Polymorphic amino acid tract lengths in wine yeast coding microsatellites: different S. cerevisiae YPL009c and SCYOR267C alleles predict proteins with major primary sequence and structural alterations without apparent functional disruption.

Yeast microsatellite loci consist of short tandem-repeated DNA sequences of variable length useful for strain differentiation, population genetics, and evolutionary biology.

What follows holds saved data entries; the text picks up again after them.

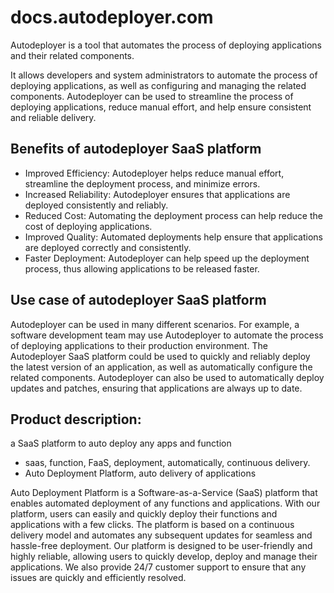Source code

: # docs.autodeployer.com

Autodeployer is a tool that automates the process of deploying applications and their related components. 

It allows developers and system administrators to automate the process of deploying applications, as well as configuring and managing the related components. Autodeployer can be used to streamline the process of deploying applications, reduce manual effort, and help ensure consistent and reliable delivery.



## Benefits of autodeployer SaaS platform 

+ Improved Efficiency: Autodeployer helps reduce manual effort, streamline the deployment process, and minimize errors. 
+ Increased Reliability: Autodeployer ensures that applications are deployed consistently and reliably. 
+ Reduced Cost: Automating the deployment process can help reduce the cost of deploying applications. 
+ Improved Quality: Automated deployments help ensure that applications are deployed correctly and consistently. 
+ Faster Deployment: Autodeployer can help speed up the deployment process, thus allowing applications to be released faster.


## Use case of autodeployer SaaS platform 

Autodeployer can be used in many different scenarios. For example, a software development team may use Autodeployer to automate the process of deploying applications to their production environment. The Autodeployer SaaS platform could be used to quickly and reliably deploy the latest version of an application, as well as automatically configure the related components. Autodeployer can also be used to automatically deploy updates and patches, ensuring that applications are always up to date.


##  Product description: 

a SaaS platform to auto deploy any apps and function
+ saas, function, FaaS, deployment, automatically, continuous delivery.
+ Auto Deployment Platform, auto delivery of applications

Auto Deployment Platform is a Software-as-a-Service (SaaS) platform that enables automated deployment of any functions and applications. With our platform, users can easily and quickly deploy their functions and applications with a few clicks. The platform is based on a continuous delivery model and automates any subsequent updates for seamless and hassle-free deployment. Our platform is designed to be user-friendly and highly reliable, allowing users to quickly develop, deploy and manage their applications. We also provide 24/7 customer support to ensure that any issues are quickly and efficiently resolved.
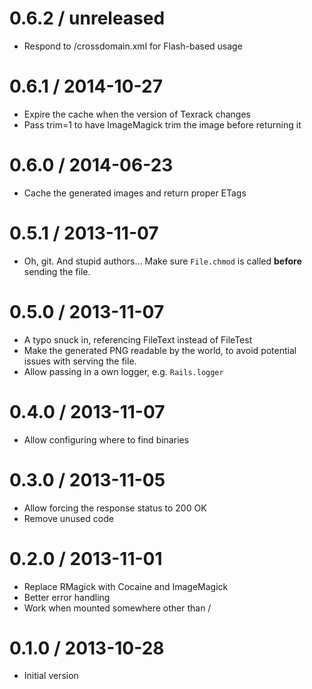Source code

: # 0.6.2 / unreleased

* Respond to /crossdomain.xml for Flash-based usage

# 0.6.1 / 2014-10-27

* Expire the cache when the version of Texrack changes
* Pass trim=1 to have ImageMagick trim the image before returning it

# 0.6.0 / 2014-06-23

* Cache the generated images and return proper ETags

# 0.5.1 / 2013-11-07

* Oh, git. And stupid authors…
  Make sure `File.chmod` is called **before** sending the file.

# 0.5.0 / 2013-11-07

* A typo snuck in, referencing FileText instead of FileTest
* Make the generated PNG readable by the world, to avoid potential issues
  with serving the file.
* Allow passing in a own logger, e.g. `Rails.logger`

# 0.4.0 / 2013-11-07

* Allow configuring where to find binaries

# 0.3.0 / 2013-11-05

* Allow forcing the response status to 200 OK
* Remove unused code

# 0.2.0 / 2013-11-01

* Replace RMagick with Cocaine and ImageMagick
* Better error handling
* Work when mounted somewhere other than /

# 0.1.0 / 2013-10-28

* Initial version
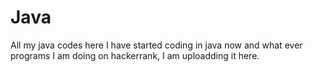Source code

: # Java
All my java codes here
I have started coding in java now and what ever programs I am doing on hackerrank, I am uploadding it here.
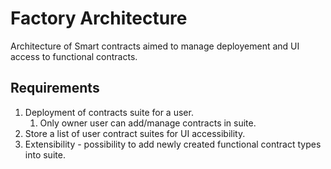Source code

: # Factory Architecture

Architecture of Smart contracts aimed to manage deployement and UI access to functional contracts.

## Requirements

1. Deployment of contracts suite for a user.
   1. Only owner user can add/manage contracts in suite.
2. Store a list of user contract suites for UI accessibility.
3. Extensibility - possibility to add newly created functional contract types into suite.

We have previously shown that, besides the variable number of their tandem-repeated motifs (TRM), allelic variants for some microsatellite loci of wine yeast species are also dependent on SNPs and/or indels flanking their TRM. In this work, we show that TRM for some microsatellite loci of the wine yeasts H. uvarum, S. cerevisiae, T. delbrueckii, B. bruxellensis, and M. guilliermondii are located within protein-coding sequences, most of them resulting in predicted polymorphic tracts of charged amino acid residues (i.e., E, Q, D, and N). In silico analyses predict that variations in the TRM lengths of S. cerevisiae microsatellites YPL009c and SCYOR267C, located within the coding sequences of the RQC2 and HRK1 genes, respectively, significantly disrupt the structure of the encoded proteins Rqc2 and Hrk1. Indigenous S. cerevisiae strains carrying TRM allelic variants that could potentially disrupt Rqc2 and Hrk1 function, do not exhibit the increased sensitivity to cycloheximide and acetic acid observed in ΔRQC2 and ΔHRK1 deletion strains, respectively. Interestingly, S. cerevisiae isolates carrying identical TRM alleles in either the RQC2 or HRK1 genes exhibit different growth behaviors in response to cycloheximide or acetic acid, suggesting that the genomic background contributes to the observed phenotypes. Taken together, our results suggest that coding microsatellites are common in wine yeast and may be located in regions of proteins that do not disrupt their function, and/or in proteins with a high degree of structural plasticity.